Correttamente peraltro il giudice di merito ha dato adeguatamente conto, con motivazione immune da errori logici e giuridici, delle specifiche ragioni che hanno portato a ritenere la compatibilità delle condizioni di salute lamentata dal G. con il regime carcerario in atto ribadendo che il trattamento intra moenia non costituisce allo stato ostacolo alla sottoposizione ad adeguate cure ovvero potendo il condannato essere appoggiato eventualmente ad altre strutture facenti sempre parte dell’amministrazione penitenziaria o in luoghi esterni ai sensi della L. 26 luglio 1975, n. 354, art. 11 peraltro di pronta fruibilità.

Il giudice di merito ha inoltre in modo del tutto condivisibile preso in considerazione la specifica qualità della patologia lamentata dal richiedente rilevando che la medesima, pur nella sua gravità, non è concretamente tale da far ritenere sussistente l’incompatibilità lamentata per l’intervenuta stabilità e la non rilevata ingravescenza.

Nella fattispecie, di poi, come implicitamente fa valere il Tribunale di Sorveglianza, il regime carcerario, per le potenzialità rappresentate dalle strutture disponibili e le conseguenti fattive possibilità di valida ed efficace terapia, in rapporto alle condizioni di salute del ricorrente delineate dai sanitari, non costituisce di per sè un fattore di aggravamento e di rischio per l’integrità fisica del malato, ritenuto peraltro che la detenzione in sè, a prescindere dalle conseguenze fisio-psicologiche tipiche della privazione della libertà, non è ragione di deterioramento dello stato di salute dell’individuo.

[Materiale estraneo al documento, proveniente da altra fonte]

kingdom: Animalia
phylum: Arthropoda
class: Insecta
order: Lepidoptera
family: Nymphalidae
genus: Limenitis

3.3. – Nell’ottica della documentazione avanzata è pertanto sufficientemente argomentato anche il diniego del richiesto accertamento tecnico in carenza di un profilo di concreta novità circa una eventuale recrudescenza dell’affezione lamentata che sia bisognevole di un nuovo esame, giusti i profili già indagati dal giudice. Va qui peraltro rilevato, per completezza, come il diniego di perizia, atto in sè neutro, non è censurabile per Cassazione, posta la discrezionalità sulla sufficienza dell’accertamento in fatto di cui è titolare il giudice del merito, una volta che vi sia, come verificatosi nella fattispecie, adeguata e coerente motivazione sul punto (cfr., ex pluribus, Cass., Sez. 4, 22 gennaio 2007, n. 14230, rv. 236191, Pastorelli).

4. – Al rigetto del ricorso consegue di diritto la condanna del ricorrente al pagamento delle spese processuali.
P.Q.M.

Rigetta il ricorso e condanna il ricorrente al pagamento delle spese processuali.

Testo non ufficiale. La sola stampa del bollettino ufficiale ha carattere legale.